§ Activity list:
A – According to the passage on Afghanistan strategy, why should operations in the south be reversed?
B – What are the words of the passage on Afghanistan strategy between "Of course, Afghanistan" and "global development program.", inclusive? Copy them.

§ Quoted passage:
BEGIN

Developing a vibrant presence in the north will not only reduce the need for military assets (and reduce resource requirements and casualties), but also disabuse the Taliban of any expectation that the United States will soon depart and leave the country to them. It can also serve as a vivid illustration of the difference between vibrant and developing areas supported by the United States and its allies and the stunted, miserable areas where the Taliban is dominant. This is a battle not only of ideas but of results, providing the essential government services the population needs: roads, electricity, clean water, health support, education, and effective courts. Local leaders need to develop the plans for this and support has to depend on development of good governance. Support to the central government has to be minimized until it too can demonstrate good governance. This requires focusing our limited civil support assets in areas where they really build rapport with the local population and can make the most difference.
Senator Feingold’s critique had one glaring deficiency. “We’ve become embroiled in a nation-building experiment that may distract us from combating al Qaeda and its affiliates,” he says of U.S. policy in Afghanistan. To the contrary, nation-building in Afghanistan is the central field of battle with Islamic radicalism. For better or worse, it is the battlefield we have. Developing Afghanistan resonates well with a longer-term, broader strategic objective of supporting global development; it plays an important role in an overall strategic objective of using development to build a stable and prosperous world. We need to broadly publicize the good news of what is happening in Afghanistan. We must show the entire Muslim world what U.S. support can mean to a Muslim area, that the United States stands with the people who have supported its efforts, and that the United States can indeed provide long-term commitments. This can support a vision not of an eventual Taliban victory, but of a Taliban shriveling in the light of true cultural and economic development.
We need to minimize our casualties and Afghan casualties as well. This demands that we reverse operations in the south. Instead of us trying to control rural areas and be picked away at by the Taliban, we should let the Taliban control them and be picked away at by us. Above all, we need to match resources to an achievable objective, to have a credible strategy to show to the American people. If we can’t convince the American people that this is worth it, no amount of thoughtful strategy will matter.
Of course, Afghanistan is not in a vacuum. Pakistan, in particular, is intimately involved with the Afghan insurgency and it requires much of the same support that Afghanistan does. There we face the same problem of brutal Taliban intimidation. Any comprehensive effort has to incorporate allied efforts and regional stabilization. Struggling in Afghanistan only makes sense as part of a larger effort that integrates the Muslim world into a global development program.

END

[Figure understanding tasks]
BEGIN

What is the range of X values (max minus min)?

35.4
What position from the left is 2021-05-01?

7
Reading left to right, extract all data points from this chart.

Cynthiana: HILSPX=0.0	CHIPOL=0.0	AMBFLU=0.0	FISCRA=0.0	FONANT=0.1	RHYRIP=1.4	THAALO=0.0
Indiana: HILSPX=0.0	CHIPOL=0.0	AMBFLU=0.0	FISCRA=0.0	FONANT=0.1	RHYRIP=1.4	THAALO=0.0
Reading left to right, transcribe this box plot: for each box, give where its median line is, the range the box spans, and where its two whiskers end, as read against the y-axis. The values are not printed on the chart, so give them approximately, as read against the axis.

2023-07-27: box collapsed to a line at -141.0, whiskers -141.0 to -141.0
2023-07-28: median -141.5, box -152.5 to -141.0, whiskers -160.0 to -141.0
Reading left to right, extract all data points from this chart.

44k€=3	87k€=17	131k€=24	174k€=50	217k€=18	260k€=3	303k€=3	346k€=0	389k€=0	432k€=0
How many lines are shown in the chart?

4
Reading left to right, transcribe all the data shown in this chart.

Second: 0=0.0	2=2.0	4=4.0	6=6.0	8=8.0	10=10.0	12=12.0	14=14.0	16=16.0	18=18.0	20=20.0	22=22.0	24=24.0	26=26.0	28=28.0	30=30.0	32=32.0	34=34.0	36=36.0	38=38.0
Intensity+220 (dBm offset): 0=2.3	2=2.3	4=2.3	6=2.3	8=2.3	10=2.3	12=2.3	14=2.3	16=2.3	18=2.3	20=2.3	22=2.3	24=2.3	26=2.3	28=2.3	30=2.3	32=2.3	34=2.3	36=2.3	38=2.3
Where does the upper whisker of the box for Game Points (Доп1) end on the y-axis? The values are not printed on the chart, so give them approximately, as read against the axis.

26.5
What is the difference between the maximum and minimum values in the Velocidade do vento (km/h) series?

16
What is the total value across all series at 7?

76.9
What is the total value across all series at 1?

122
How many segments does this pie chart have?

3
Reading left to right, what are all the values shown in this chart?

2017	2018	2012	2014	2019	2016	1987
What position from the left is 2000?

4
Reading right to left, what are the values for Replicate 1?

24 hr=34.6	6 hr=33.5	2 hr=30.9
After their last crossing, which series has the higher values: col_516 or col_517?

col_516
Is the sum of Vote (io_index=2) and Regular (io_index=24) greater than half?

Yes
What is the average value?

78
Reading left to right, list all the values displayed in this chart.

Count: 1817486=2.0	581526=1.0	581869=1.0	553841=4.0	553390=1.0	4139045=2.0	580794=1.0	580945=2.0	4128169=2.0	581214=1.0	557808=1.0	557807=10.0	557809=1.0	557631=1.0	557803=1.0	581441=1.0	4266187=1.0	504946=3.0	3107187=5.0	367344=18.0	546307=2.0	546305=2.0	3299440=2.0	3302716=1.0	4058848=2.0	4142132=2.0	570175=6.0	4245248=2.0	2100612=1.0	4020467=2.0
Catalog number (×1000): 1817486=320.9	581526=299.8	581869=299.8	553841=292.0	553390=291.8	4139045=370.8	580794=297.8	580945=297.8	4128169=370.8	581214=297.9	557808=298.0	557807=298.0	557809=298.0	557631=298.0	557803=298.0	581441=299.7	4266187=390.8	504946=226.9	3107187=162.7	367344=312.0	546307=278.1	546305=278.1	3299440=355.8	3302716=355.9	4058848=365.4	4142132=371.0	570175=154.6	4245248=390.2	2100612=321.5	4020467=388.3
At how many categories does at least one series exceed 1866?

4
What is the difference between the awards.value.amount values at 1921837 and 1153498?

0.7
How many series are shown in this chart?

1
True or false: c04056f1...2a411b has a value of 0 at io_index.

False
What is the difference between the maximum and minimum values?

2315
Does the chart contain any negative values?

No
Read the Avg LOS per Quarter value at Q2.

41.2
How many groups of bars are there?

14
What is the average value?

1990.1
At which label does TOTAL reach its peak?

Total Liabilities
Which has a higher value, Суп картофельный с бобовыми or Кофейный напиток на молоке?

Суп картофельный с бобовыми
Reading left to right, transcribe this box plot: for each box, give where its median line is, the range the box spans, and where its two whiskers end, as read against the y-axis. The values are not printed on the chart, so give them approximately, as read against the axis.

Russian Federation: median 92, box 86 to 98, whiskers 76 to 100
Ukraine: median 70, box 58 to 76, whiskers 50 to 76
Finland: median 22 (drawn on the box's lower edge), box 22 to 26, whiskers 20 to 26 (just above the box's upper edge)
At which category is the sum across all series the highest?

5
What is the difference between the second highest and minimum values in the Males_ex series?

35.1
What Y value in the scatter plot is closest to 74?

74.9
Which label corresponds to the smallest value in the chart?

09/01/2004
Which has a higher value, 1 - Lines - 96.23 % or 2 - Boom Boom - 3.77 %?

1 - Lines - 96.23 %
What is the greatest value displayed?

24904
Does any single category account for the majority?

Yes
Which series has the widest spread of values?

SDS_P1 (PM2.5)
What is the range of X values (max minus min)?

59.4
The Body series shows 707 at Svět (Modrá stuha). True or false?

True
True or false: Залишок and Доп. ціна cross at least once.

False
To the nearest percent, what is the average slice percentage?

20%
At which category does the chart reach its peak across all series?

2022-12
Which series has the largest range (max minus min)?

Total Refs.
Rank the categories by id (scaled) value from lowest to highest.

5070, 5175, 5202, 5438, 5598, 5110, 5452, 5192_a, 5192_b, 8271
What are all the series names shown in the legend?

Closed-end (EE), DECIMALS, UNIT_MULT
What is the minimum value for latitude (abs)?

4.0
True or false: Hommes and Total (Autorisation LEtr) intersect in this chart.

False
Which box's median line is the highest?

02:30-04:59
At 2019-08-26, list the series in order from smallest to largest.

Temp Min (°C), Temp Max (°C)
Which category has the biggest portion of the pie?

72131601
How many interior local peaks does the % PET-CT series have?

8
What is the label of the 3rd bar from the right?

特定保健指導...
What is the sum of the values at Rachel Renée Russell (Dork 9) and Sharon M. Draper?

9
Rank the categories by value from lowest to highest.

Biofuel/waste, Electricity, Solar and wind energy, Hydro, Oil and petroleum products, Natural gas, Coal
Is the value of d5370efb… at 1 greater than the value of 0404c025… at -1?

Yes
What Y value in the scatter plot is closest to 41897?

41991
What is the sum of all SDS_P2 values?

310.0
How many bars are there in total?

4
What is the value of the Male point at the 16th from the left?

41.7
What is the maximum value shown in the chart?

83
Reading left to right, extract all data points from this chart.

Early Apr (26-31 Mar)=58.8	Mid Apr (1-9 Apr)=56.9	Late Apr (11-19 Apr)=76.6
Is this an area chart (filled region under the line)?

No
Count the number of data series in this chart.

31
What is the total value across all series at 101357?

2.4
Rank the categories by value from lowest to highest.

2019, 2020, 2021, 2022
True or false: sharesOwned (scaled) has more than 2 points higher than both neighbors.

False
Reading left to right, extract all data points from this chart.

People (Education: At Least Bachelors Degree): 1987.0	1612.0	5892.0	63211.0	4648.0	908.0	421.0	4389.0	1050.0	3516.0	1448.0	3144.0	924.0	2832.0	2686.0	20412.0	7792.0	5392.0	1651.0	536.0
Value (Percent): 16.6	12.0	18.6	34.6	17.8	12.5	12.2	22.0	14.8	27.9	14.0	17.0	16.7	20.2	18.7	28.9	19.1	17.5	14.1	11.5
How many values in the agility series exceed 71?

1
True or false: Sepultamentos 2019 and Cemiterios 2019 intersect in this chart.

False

END

§ Solutions for each task:
A – Operations in the south should be reversed because both U.S. and Afghan casualties need to be minimized. Instead of U.S. forces trying to control rural areas and being picked away at by the Taliban, the Taliban would control those areas and be picked away at by U.S. forces.

B –
Of course, Afghanistan is not in a vacuum. Pakistan, in particular, is intimately involved with the Afghan insurgency and it requires much of the same support that Afghanistan does. There we face the same problem of brutal Taliban intimidation. Any comprehensive effort has to incorporate allied efforts and regional stabilization. Struggling in Afghanistan only makes sense as part of a larger effort that integrates the Muslim world into a global development program.